Opinion
Case No. 1:19-cv-00265
11-04-2019
OPINION AND ORDER
This matter is before the Court upon the Motion to Remand pursuant to 28 U.S.C. § 1447(c) filed by Plaintiff Total Quality Logistics, LLC ("TQL"). (Doc. 14). Defendants Wesley M. Adams ("Adams") and Covered Logistics, LLC ("Covered Logistics") filed a Response in Opposition (Doc 17.), and Plaintiff filed a Reply (Doc. 18). For the reasons set forth below, Plaintiff's Motion will be GRANTED.
I. Background
According to the Complaint, Plaintiff provides freight brokerage services and is one of the largest third-party logistics companies in the United States. (Doc. 1-1, ¶ 9). Defendant was previously employed by Plaintiff as a Logistics Account Executive (Doc. 1-1, ¶ 17), and executed an "Employee Non-Compete, Confidentiality and Non-Solicitation Agreement" ("Agreement") on December 5, 2016 as a condition of his employment (Doc. 1-1, Ex. 1).
The Agreement specified, inter alia, that "for a period of one (1) year following termination or cessation of [Adams'] employment for any reason," Adams would not "engage in, or have any other interest . . . in any Competing Business." (Doc. 1-1, Ex. 1, ¶ 9(b)). The Agreement also contained a provision barring Adams from disclosing trade secrets or "mak[ing] use of any such property for [Adams'] own purpose or the benefit of . . . any entity other than TQL under any circumstance." (Id. at ¶ 9(c)). Plaintiff alleges that after leaving TQL, Defendant Adams founded Covered Logistics and "actively solicited business from [TQL] prospects and customers," thereby "work[ing] in direct competition with TQL and its freight brokers." (Doc. 1-1, ¶ 22).
On March 11, 2019 Plaintiff brought claims against both Adams and Covered Logistics in the Clermont County Court of Common Pleas for breach of contract and misappropriation of trade secrets. (Id. at ¶¶ 32-52). On April 11, 2019 Defendants removed the case to this Court. (Doc. 1). In its Complaint, Plaintiff requests that any award "not exceed $75,000 in total," inclusive of the value of any injunctive relief. (Doc. 1-1, ¶ E). As such, Plaintiff argues that removal was improper because this Court does not possess jurisdiction over the matter pursuant to 28 U.S.C. § 1332. Defendants, however, assert that removal was proper in this case because "Plaintiff's Complaint can fairly be read to indicate that the amount in controversy exceeds $75,000, exclusive of interest and costs." (Doc. 1, ¶ 6).

Stored data entries
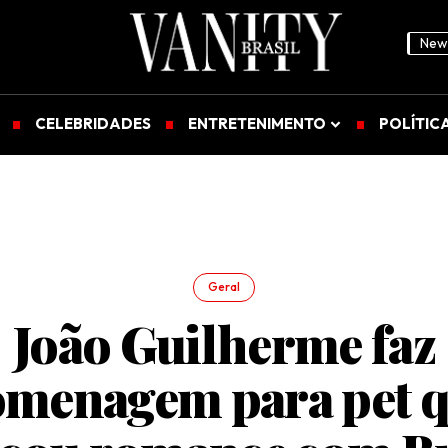
News
CELEBRIDADES
ENTRETENIMENTO
POLÍTIC
Geral
João Guilherme faz
menagem para pet 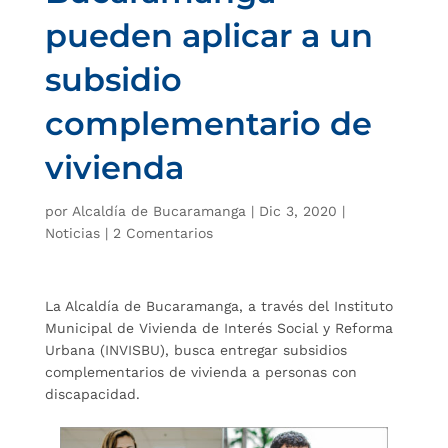
pueden aplicar a un
subsidio
complementario de
vivienda
por
Alcaldía de Bucaramanga
|
Dic 3, 2020
|
Noticias
|
2 Comentarios
La Alcaldía de Bucaramanga, a través del Instituto
Municipal de Vivienda de Interés Social y Reforma
Urbana (INVISBU), busca entregar subsidios
complementarios de vivienda a personas con
discapacidad.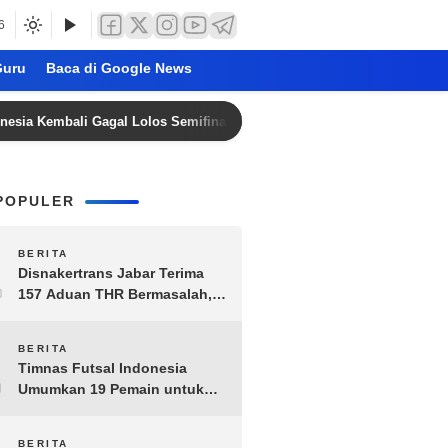
6
uru
Baca di Google News
ali Gagal Lolos Semifinal Piala AFF Dua Edisi Beruntun
POPULER
1
BERITA
Disnakertrans Jabar Terima
157 Aduan THR Bermasalah,
Perusahaan Terancam Sanksi
Administratif
2
BERITA
Timnas Futsal Indonesia
Umumkan 19 Pemain untuk
Piala AFF 2026, Kombinasi
Senior-Muda Siap Berlaga
BERITA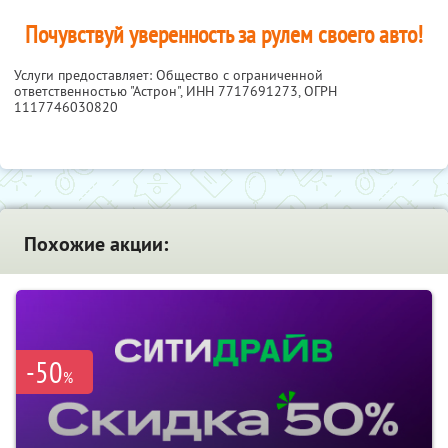
Почувствуй уверенность за рулем своего авто!
Услуги предоставляет: Общество с ограниченной
ответственностью "Астрон",
ИНН 7717691273
, ОГРН
1117746030820
Похожие акции:
-50
%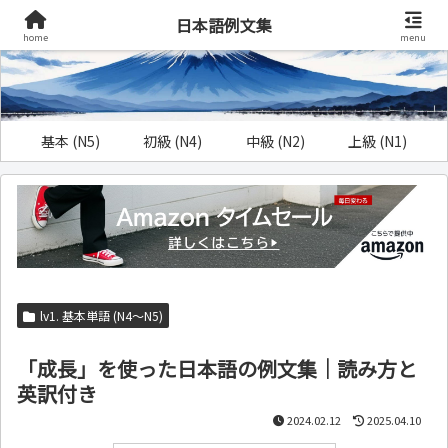
日本語例文集
home
menu
基本 (N5)
初級 (N4)
中級 (N2)
上級 (N1)
lv1. 基本単語 (N4～N5)
「成長」を使った日本語の例文集｜読み方と
英訳付き
2024.02.12
2025.04.10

▸ **Tasks to perform**
**1.** In the court opinion, on what date did Defendants remove the case to federal court?
**2.** Reproduce the part of the court opinion starting at "On March 11, 2019" and ending at "(Doc. 1, ¶ 6).".
Rely solely on the court opinion.

▸ **Exercise responses**
**1.** April 11, 2019

**2.**
On March 11, 2019 Plaintiff brought claims against both Adams and Covered Logistics in the Clermont County Court of Common Pleas for breach of contract and misappropriation of trade secrets. (Id. at ¶¶ 32-52). On April 11, 2019 Defendants removed the case to this Court. (Doc. 1). In its Complaint, Plaintiff requests that any award "not exceed $75,000 in total," inclusive of the value of any injunctive relief. (Doc. 1-1, ¶ E). As such, Plaintiff argues that removal was improper because this Court does not possess jurisdiction over the matter pursuant to 28 U.S.C. § 1332. Defendants, however, assert that removal was proper in this case because "Plaintiff's Complaint can fairly be read to indicate that the amount in controversy exceeds $75,000, exclusive of interest and costs." (Doc. 1, ¶ 6).